**Task:** Precise copying is required. Return the data below in full.

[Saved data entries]

>>>>

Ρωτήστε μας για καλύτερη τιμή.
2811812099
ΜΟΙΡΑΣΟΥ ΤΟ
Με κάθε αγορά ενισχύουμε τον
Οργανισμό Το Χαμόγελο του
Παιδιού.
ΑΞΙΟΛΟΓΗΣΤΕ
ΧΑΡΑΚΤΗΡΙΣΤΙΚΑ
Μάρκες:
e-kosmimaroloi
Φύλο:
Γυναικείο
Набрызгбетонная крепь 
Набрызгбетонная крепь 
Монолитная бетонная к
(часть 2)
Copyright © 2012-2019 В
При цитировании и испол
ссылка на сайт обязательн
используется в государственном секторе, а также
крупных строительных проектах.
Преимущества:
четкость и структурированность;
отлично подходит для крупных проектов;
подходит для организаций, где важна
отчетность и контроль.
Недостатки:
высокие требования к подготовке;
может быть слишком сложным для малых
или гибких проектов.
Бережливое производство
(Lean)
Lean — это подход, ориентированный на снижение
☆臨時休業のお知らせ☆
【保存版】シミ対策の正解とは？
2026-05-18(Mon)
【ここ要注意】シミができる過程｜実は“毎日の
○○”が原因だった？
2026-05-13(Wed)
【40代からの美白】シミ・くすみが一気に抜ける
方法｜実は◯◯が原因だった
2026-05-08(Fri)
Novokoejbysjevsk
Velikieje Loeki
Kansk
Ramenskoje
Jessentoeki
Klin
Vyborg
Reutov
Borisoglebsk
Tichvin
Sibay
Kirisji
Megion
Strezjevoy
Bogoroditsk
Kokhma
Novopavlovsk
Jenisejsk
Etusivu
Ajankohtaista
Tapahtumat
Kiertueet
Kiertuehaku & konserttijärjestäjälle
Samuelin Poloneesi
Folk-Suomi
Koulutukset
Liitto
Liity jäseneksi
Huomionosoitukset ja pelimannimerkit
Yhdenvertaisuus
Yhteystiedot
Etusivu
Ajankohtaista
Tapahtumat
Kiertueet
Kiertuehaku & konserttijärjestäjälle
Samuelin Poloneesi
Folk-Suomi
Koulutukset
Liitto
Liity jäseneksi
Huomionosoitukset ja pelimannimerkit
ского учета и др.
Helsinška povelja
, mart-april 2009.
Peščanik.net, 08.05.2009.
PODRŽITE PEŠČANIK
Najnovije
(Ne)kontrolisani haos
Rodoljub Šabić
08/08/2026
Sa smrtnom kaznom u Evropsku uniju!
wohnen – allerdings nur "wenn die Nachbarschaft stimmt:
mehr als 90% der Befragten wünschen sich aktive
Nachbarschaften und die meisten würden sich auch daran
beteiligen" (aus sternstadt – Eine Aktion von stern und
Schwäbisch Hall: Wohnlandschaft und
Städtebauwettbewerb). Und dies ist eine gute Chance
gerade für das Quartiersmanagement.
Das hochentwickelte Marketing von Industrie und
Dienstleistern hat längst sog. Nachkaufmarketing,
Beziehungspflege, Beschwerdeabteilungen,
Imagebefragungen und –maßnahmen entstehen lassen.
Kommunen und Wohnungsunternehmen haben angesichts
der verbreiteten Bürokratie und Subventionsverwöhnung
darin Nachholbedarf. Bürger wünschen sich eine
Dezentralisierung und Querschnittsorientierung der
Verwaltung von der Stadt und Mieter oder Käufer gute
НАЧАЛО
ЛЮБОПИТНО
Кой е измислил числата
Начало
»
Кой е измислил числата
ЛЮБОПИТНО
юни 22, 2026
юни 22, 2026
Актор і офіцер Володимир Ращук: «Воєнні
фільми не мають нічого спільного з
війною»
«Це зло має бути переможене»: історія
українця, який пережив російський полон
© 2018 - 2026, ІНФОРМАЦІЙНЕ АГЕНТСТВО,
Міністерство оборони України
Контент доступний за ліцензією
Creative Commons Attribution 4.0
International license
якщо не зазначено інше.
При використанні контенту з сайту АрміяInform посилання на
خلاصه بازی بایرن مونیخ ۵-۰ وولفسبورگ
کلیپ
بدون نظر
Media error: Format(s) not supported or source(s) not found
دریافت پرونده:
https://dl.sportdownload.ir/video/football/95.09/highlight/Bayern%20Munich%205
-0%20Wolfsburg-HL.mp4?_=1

<<<<

**Response for this exercise:**
Ρωτήστε μας για καλύτερη τιμή.
2811812099
ΜΟΙΡΑΣΟΥ ΤΟ
Με κάθε αγορά ενισχύουμε τον
Οργανισμό Το Χαμόγελο του
Παιδιού.
ΑΞΙΟΛΟΓΗΣΤΕ
ΧΑΡΑΚΤΗΡΙΣΤΙΚΑ
Μάρκες:
e-kosmimaroloi
Φύλο:
Γυναικείο
Набрызгбетонная крепь 
Набрызгбетонная крепь 
Монолитная бетонная к
(часть 2)
Copyright © 2012-2019 В
При цитировании и испол
ссылка на сайт обязательн
используется в государственном секторе, а также
крупных строительных проектах.
Преимущества:
четкость и структурированность;
отлично подходит для крупных проектов;
подходит для организаций, где важна
отчетность и контроль.
Недостатки:
высокие требования к подготовке;
может быть слишком сложным для малых
или гибких проектов.
Бережливое производство
(Lean)
Lean — это подход, ориентированный на снижение
☆臨時休業のお知らせ☆
【保存版】シミ対策の正解とは？
2026-05-18(Mon)
【ここ要注意】シミができる過程｜実は“毎日の
○○”が原因だった？
2026-05-13(Wed)
【40代からの美白】シミ・くすみが一気に抜ける
方法｜実は◯◯が原因だった
2026-05-08(Fri)
Novokoejbysjevsk
Velikieje Loeki
Kansk
Ramenskoje
Jessentoeki
Klin
Vyborg
Reutov
Borisoglebsk
Tichvin
Sibay
Kirisji
Megion
Strezjevoy
Bogoroditsk
Kokhma
Novopavlovsk
Jenisejsk
Etusivu
Ajankohtaista
Tapahtumat
Kiertueet
Kiertuehaku & konserttijärjestäjälle
Samuelin Poloneesi
Folk-Suomi
Koulutukset
Liitto
Liity jäseneksi
Huomionosoitukset ja pelimannimerkit
Yhdenvertaisuus
Yhteystiedot
Etusivu
Ajankohtaista
Tapahtumat
Kiertueet
Kiertuehaku & konserttijärjestäjälle
Samuelin Poloneesi
Folk-Suomi
Koulutukset
Liitto
Liity jäseneksi
Huomionosoitukset ja pelimannimerkit
ского учета и др.
Helsinška povelja
, mart-april 2009.
Peščanik.net, 08.05.2009.
PODRŽITE PEŠČANIK
Najnovije
(Ne)kontrolisani haos
Rodoljub Šabić
08/08/2026
Sa smrtnom kaznom u Evropsku uniju!
wohnen – allerdings nur "wenn die Nachbarschaft stimmt:
mehr als 90% der Befragten wünschen sich aktive
Nachbarschaften und die meisten würden sich auch daran
beteiligen" (aus sternstadt – Eine Aktion von stern und
Schwäbisch Hall: Wohnlandschaft und
Städtebauwettbewerb). Und dies ist eine gute Chance
gerade für das Quartiersmanagement.
Das hochentwickelte Marketing von Industrie und
Dienstleistern hat längst sog. Nachkaufmarketing,
Beziehungspflege, Beschwerdeabteilungen,
Imagebefragungen und –maßnahmen entstehen lassen.
Kommunen und Wohnungsunternehmen haben angesichts
der verbreiteten Bürokratie und Subventionsverwöhnung
darin Nachholbedarf. Bürger wünschen sich eine
Dezentralisierung und Querschnittsorientierung der
Verwaltung von der Stadt und Mieter oder Käufer gute
НАЧАЛО
ЛЮБОПИТНО
Кой е измислил числата
Начало
»
Кой е измислил числата
ЛЮБОПИТНО
юни 22, 2026
юни 22, 2026
Актор і офіцер Володимир Ращук: «Воєнні
фільми не мають нічого спільного з
війною»
«Це зло має бути переможене»: історія
українця, який пережив російський полон
© 2018 - 2026, ІНФОРМАЦІЙНЕ АГЕНТСТВО,
Міністерство оборони України
Контент доступний за ліцензією
Creative Commons Attribution 4.0
International license
якщо не зазначено інше.
При використанні контенту з сайту АрміяInform посилання на
خلاصه بازی بایرن مونیخ ۵-۰ وولفسبورگ
کلیپ
بدون نظر
Media error: Format(s) not supported or source(s) not found
دریافت پرونده:
https://dl.sportdownload.ir/video/football/95.09/highlight/Bayern%20Munich%205
-0%20Wolfsburg-HL.mp4?_=1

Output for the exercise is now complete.